PostgreSQL regexp_replace() to keep just one whitespace


I need to clean up a string column with both whitespaces and tabs included within, at the beginning or at the end of strings (it's a mess !). I want to keep just one whitespace between each word. Say we have the following string that includes every possible situation :

mystring = '  one two    three      four    '
  • 2 whitespaces before 'one'
  • 1 whitespace between 'one' and 'two'
  • 4 whitespaces between 'two' and 'three'
  • 2 tabs after 'three'
  • 1 tab after 'four'

Here is the way I do it :

  1. I delete leading and trailing whitespaces
  2. I delete leading and trailing tabs
  3. I replace both 'whitespaces repeated at least two' and tabs by a sole whitespace

WITH

  t1 AS (SELECT'  one two    three      four    '::TEXT AS mystring),

  t2 AS (SELECT TRIM(both ' ' from mystring) AS mystring FROM t1),

  t3 AS (SELECT TRIM(both '\t' from mystring) AS mystring FROM t2)

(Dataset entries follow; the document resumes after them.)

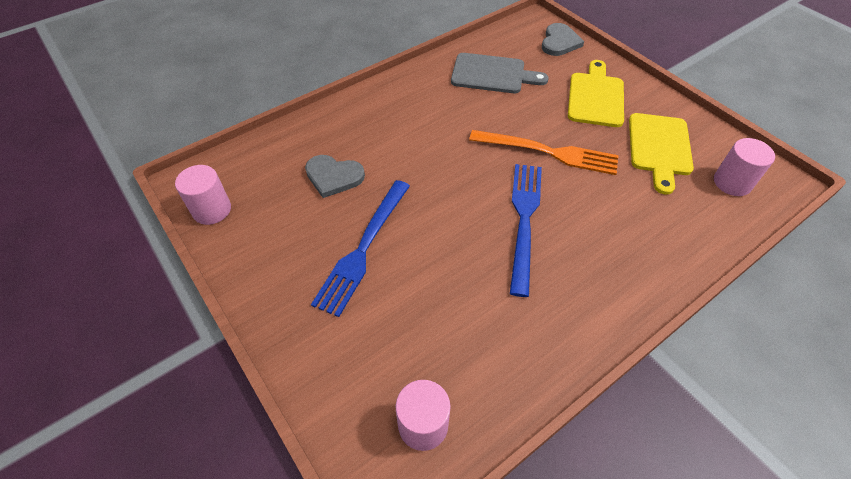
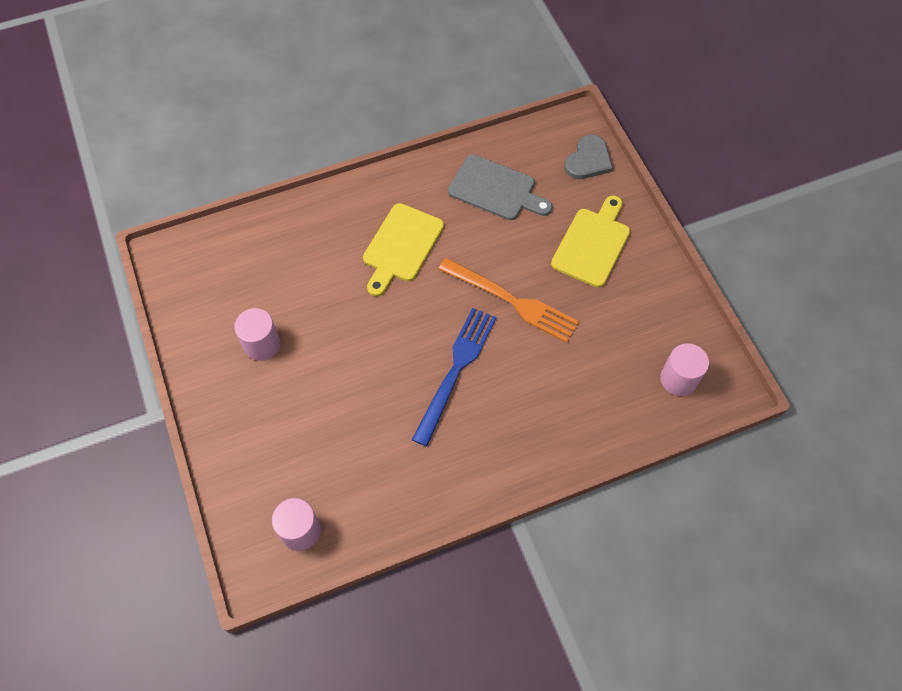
camera: 15 degrees right, 10 degrees up
(212, 210) = (178, 291): pink cylinder -> pink cylinder (262, 344)
(333, 176) = (296, 280): grey heart -> none
(363, 250) = (300, 365): blue fork -> none
(659, 148) = (627, 322): yellow cutting board -> yellow cutting board (401, 246)

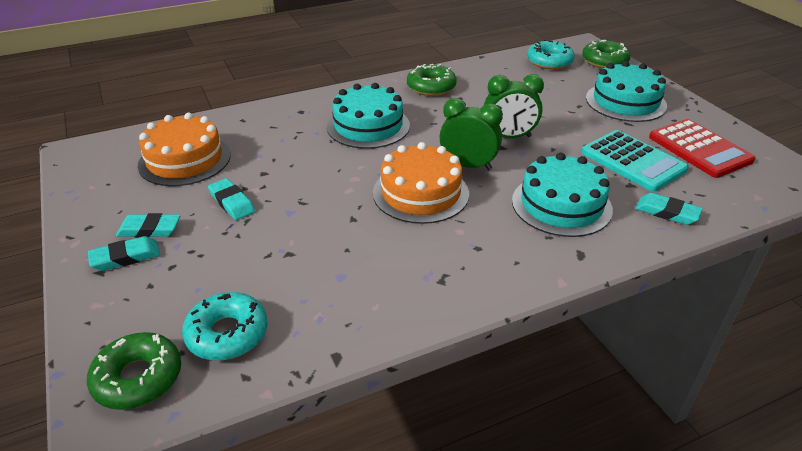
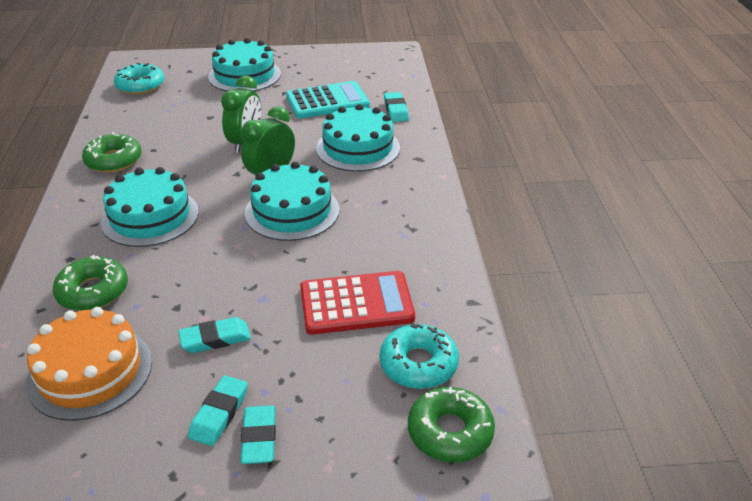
camera: 70 degrees left, 0 degrees up
(420, 193) = (292, 211): orange cake -> turquoise cake
(604, 61) = (171, 61): green donut -> green donut (93, 291)
(667, 212) = (396, 110): turquoise eraser -> turquoise eraser turned 60 degrees counterclockwise
(699, 149) = (334, 71): red calculator -> red calculator (356, 303)

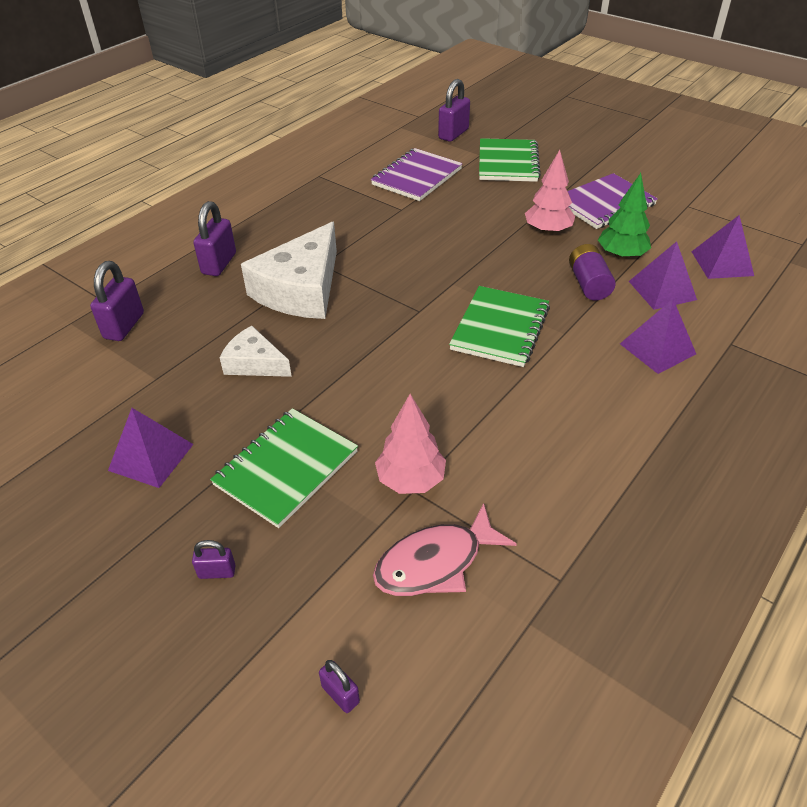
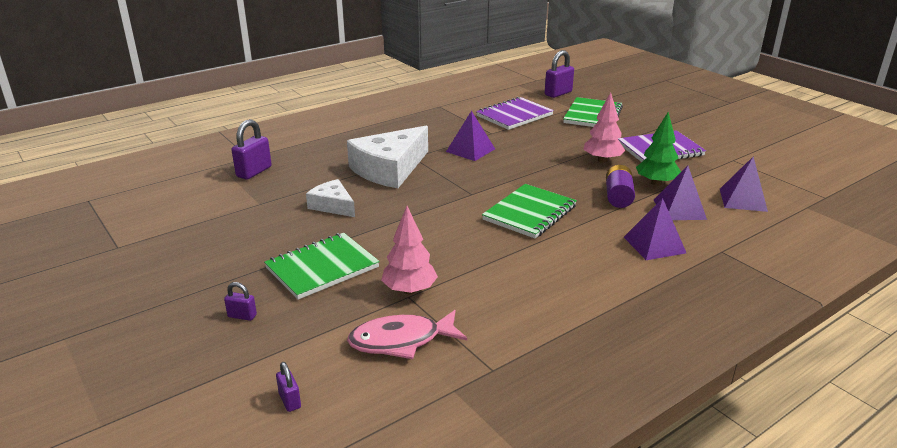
camera: 15 degrees right, 15 degrees down
(151, 457) = (232, 245): purple pyramid -> purple pyramid (470, 150)
(219, 264) = (338, 147): purple padlock -> none

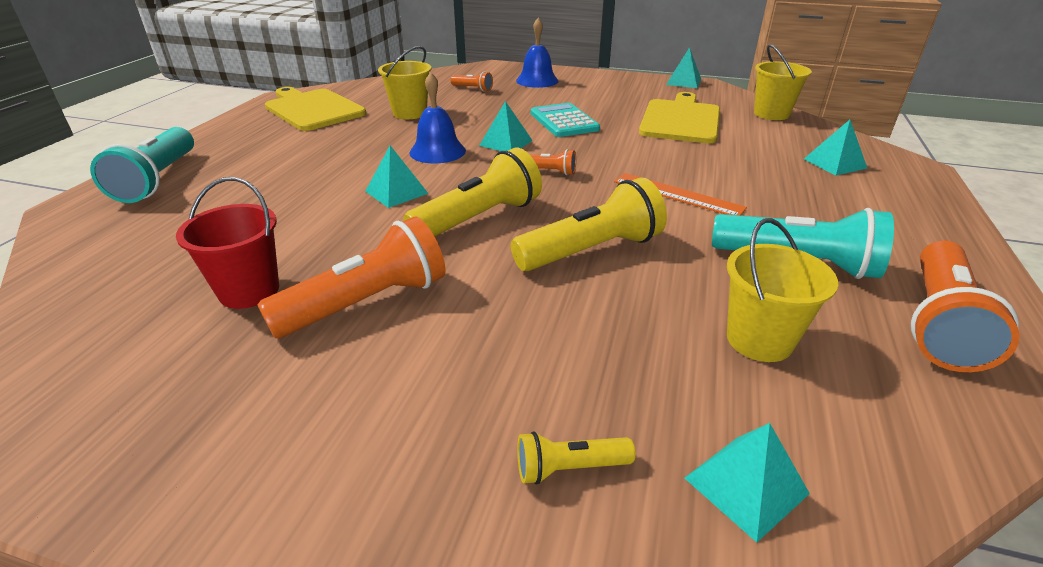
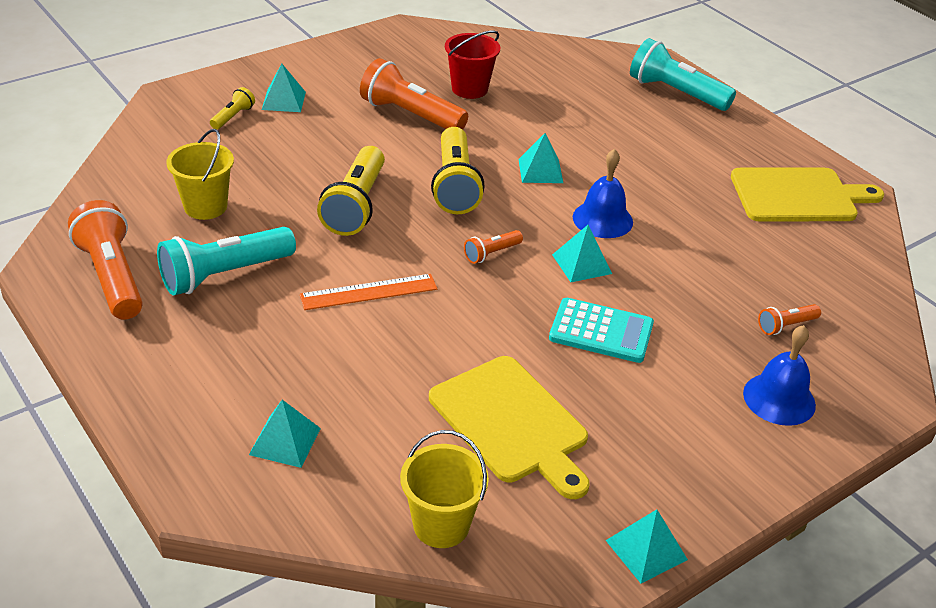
camera: 125 degrees right, 5 degrees up
(367, 303) = (410, 115): orange flashlight -> orange flashlight turned 120 degrees clockwise
(410, 113) = (730, 245): yellow bucket -> none
(746, 485) = (164, 146): turquoise pyramid -> turquoise pyramid (283, 100)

  SELECT regexp_replace(mystring, '(( ){2,}|\t+)', ' ', 'g') FROM t3 ;

I eventually get the following string, which looks nice but I still have a trailing whitespace...

'one two three four '

Any idea on doing it in a more simple way and solving this last issue ?

Many thanks !


Solution

  • SELECT trim(regexp_replace(col_name, '\s+', ' ', 'g')) as col_name FROM table_name;
    

    Or In case of update :

    UPDATE table_name SET col_name = trim(regexp_replace(col_name, '\s+', ' ', 'g'));
    

    The regexp_replace is flags are described on this section of the documentation.